- Opening Delimiter -

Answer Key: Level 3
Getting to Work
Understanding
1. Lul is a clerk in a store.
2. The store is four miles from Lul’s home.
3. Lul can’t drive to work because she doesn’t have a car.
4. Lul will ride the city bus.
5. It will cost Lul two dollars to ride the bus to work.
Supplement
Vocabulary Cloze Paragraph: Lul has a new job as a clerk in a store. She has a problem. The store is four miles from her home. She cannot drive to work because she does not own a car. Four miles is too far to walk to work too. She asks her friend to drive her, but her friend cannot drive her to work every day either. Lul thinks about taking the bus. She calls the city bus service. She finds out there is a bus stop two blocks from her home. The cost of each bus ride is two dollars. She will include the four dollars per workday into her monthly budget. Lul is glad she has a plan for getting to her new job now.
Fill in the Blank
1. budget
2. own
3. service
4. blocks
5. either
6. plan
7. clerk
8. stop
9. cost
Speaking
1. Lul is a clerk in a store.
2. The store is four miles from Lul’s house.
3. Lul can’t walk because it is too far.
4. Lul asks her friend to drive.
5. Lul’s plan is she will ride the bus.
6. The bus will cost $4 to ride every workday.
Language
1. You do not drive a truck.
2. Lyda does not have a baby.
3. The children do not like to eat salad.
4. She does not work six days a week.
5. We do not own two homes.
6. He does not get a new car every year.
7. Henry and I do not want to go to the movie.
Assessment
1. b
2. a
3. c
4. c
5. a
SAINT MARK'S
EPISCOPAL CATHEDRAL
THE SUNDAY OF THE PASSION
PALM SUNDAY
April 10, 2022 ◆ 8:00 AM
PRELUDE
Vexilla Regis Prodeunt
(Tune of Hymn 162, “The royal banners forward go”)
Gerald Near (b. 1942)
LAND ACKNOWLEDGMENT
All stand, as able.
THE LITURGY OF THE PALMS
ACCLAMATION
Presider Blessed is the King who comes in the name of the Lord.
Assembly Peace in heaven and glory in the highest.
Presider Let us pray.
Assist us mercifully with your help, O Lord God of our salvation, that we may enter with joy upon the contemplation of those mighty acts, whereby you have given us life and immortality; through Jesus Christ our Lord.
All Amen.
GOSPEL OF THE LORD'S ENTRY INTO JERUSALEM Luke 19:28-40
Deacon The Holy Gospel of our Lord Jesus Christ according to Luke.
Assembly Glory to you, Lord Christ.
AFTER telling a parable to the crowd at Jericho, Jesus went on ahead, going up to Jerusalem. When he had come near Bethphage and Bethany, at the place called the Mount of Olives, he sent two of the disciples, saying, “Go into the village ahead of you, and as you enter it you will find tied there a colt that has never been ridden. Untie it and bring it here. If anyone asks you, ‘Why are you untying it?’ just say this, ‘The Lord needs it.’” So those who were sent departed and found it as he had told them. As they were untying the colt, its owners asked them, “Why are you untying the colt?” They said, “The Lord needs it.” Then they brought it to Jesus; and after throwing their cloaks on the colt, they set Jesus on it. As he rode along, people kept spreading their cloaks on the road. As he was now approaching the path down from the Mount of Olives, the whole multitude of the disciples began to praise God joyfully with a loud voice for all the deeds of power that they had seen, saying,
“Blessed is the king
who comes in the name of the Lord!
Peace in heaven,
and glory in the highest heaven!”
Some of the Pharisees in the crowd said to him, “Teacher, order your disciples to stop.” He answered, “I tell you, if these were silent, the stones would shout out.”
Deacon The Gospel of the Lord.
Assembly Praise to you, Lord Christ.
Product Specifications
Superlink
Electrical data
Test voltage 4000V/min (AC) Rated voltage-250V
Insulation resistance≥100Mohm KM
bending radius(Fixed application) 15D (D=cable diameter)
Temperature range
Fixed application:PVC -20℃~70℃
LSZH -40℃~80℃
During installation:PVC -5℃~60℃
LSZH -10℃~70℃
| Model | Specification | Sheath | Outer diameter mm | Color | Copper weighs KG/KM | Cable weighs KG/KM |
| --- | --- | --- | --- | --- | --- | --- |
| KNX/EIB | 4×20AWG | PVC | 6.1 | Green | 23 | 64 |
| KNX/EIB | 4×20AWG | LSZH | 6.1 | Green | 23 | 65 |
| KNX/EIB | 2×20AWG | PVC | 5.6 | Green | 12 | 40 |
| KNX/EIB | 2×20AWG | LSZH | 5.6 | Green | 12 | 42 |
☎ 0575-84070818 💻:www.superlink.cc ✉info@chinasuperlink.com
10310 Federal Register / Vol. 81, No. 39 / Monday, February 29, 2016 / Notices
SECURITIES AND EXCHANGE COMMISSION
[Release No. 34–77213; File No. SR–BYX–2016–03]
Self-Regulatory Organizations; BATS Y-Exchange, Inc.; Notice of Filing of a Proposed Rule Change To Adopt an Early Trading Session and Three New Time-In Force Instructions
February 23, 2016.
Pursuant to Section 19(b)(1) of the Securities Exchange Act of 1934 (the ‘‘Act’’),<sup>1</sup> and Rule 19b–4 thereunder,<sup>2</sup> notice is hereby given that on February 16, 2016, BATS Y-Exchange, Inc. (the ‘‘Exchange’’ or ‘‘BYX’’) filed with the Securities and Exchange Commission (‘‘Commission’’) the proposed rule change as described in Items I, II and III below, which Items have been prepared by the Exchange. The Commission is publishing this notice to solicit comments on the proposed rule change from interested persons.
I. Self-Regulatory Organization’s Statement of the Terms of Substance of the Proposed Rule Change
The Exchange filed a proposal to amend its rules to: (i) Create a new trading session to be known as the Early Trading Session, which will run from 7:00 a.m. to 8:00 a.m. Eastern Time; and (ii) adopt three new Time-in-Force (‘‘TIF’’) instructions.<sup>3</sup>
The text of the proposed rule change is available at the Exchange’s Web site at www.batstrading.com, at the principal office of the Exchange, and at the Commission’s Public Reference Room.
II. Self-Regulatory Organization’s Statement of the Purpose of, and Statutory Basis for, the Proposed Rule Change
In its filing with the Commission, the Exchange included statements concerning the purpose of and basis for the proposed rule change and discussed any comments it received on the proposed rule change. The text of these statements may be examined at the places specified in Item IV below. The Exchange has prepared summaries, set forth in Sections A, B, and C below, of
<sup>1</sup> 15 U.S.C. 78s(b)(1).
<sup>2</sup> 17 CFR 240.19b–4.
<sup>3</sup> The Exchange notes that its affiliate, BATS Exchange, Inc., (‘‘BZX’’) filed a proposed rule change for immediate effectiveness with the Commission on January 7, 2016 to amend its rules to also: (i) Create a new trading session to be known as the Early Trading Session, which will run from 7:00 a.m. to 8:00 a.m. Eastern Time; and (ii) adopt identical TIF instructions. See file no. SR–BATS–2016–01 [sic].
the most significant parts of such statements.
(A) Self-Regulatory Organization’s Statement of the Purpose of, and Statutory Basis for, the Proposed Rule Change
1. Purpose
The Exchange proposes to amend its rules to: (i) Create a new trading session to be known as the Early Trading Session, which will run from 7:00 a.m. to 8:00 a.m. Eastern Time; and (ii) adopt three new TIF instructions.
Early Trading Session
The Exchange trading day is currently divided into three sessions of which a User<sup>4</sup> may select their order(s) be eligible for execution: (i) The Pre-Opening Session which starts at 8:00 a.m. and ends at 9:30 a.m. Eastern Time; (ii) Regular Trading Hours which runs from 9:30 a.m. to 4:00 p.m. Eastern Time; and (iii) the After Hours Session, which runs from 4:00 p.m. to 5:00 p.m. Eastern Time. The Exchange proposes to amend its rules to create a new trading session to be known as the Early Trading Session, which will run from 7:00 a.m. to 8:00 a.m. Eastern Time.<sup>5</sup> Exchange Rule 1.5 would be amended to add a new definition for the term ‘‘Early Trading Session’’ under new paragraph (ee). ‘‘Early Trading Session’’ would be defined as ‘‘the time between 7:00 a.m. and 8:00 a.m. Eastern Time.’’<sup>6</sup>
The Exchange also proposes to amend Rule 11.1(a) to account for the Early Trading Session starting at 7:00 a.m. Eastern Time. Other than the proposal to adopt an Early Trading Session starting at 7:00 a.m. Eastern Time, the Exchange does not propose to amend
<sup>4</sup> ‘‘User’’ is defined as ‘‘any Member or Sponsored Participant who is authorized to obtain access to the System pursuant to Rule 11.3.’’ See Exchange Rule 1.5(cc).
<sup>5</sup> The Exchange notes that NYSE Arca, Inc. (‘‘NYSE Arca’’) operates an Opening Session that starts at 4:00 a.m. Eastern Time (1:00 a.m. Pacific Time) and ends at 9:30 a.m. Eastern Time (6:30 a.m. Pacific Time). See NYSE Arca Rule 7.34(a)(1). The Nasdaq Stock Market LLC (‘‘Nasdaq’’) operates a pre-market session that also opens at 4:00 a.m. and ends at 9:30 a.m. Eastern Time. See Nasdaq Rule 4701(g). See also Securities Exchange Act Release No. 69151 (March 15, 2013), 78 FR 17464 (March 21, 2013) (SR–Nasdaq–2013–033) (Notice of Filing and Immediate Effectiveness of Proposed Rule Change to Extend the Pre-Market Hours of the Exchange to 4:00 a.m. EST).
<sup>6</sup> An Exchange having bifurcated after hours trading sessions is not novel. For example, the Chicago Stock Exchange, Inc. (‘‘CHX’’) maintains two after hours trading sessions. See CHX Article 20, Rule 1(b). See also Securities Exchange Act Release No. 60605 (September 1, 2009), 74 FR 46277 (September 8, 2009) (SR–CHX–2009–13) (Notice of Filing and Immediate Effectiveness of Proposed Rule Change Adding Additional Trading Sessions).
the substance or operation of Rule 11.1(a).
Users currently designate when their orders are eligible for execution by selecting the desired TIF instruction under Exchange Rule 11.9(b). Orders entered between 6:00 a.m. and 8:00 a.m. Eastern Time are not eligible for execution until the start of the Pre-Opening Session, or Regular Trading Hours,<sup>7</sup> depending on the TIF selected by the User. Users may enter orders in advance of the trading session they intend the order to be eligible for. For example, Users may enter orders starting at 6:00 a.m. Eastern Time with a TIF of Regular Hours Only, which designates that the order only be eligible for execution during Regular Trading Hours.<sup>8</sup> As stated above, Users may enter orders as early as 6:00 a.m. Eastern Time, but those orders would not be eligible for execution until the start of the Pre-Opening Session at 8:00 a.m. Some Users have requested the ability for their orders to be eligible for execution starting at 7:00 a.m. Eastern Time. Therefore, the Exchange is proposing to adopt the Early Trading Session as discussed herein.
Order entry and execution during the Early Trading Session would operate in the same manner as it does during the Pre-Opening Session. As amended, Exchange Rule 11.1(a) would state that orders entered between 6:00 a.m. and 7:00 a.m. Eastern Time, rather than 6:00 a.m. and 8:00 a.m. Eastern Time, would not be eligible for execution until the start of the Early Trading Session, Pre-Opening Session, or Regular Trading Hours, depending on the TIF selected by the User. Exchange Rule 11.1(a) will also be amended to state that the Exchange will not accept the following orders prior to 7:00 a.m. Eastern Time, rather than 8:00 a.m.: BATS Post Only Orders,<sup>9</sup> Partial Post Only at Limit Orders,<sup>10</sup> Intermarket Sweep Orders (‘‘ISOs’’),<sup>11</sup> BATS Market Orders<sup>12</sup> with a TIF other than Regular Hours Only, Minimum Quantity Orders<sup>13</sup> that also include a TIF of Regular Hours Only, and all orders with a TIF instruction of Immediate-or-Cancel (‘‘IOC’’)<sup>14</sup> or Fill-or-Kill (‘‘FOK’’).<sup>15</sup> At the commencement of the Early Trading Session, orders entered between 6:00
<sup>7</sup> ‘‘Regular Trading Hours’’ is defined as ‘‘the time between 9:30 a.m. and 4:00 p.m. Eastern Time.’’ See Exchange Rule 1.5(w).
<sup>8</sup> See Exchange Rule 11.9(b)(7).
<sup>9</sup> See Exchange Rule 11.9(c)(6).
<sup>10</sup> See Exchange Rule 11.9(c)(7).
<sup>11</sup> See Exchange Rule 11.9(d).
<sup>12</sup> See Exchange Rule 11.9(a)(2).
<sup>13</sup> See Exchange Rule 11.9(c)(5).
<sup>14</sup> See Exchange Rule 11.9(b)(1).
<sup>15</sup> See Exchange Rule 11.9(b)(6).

- Closing Delimiter -

■ WORK INSTRUCTION: Return a copy of each line in the entries that contains "crowd".

■ EXERCISE ANSWER:
AFTER telling a parable to the crowd at Jericho, Jesus went on ahead, going up to Jerusalem. When he had come near Bethphage and Bethany, at the place called the Mount of Olives, he sent two of the disciples, saying, “Go into the village ahead of you, and as you enter it you will find tied there a colt that has never been ridden. Untie it and bring it here. If anyone asks you, ‘Why are you untying it?’ just say this, ‘The Lord needs it.’” So those who were sent departed and found it as he had told them. As they were untying the colt, its owners asked them, “Why are you untying the colt?” They said, “The Lord needs it.” Then they brought it to Jesus; and after throwing their cloaks on the colt, they set Jesus on it. As he rode along, people kept spreading their cloaks on the road. As he was now approaching the path down from the Mount of Olives, the whole multitude of the disciples began to praise God joyfully with a loud voice for all the deeds of power that they had seen, saying,
Some of the Pharisees in the crowd said to him, “Teacher, order your disciples to stop.” He answered, “I tell you, if these were silent, the stones would shout out.”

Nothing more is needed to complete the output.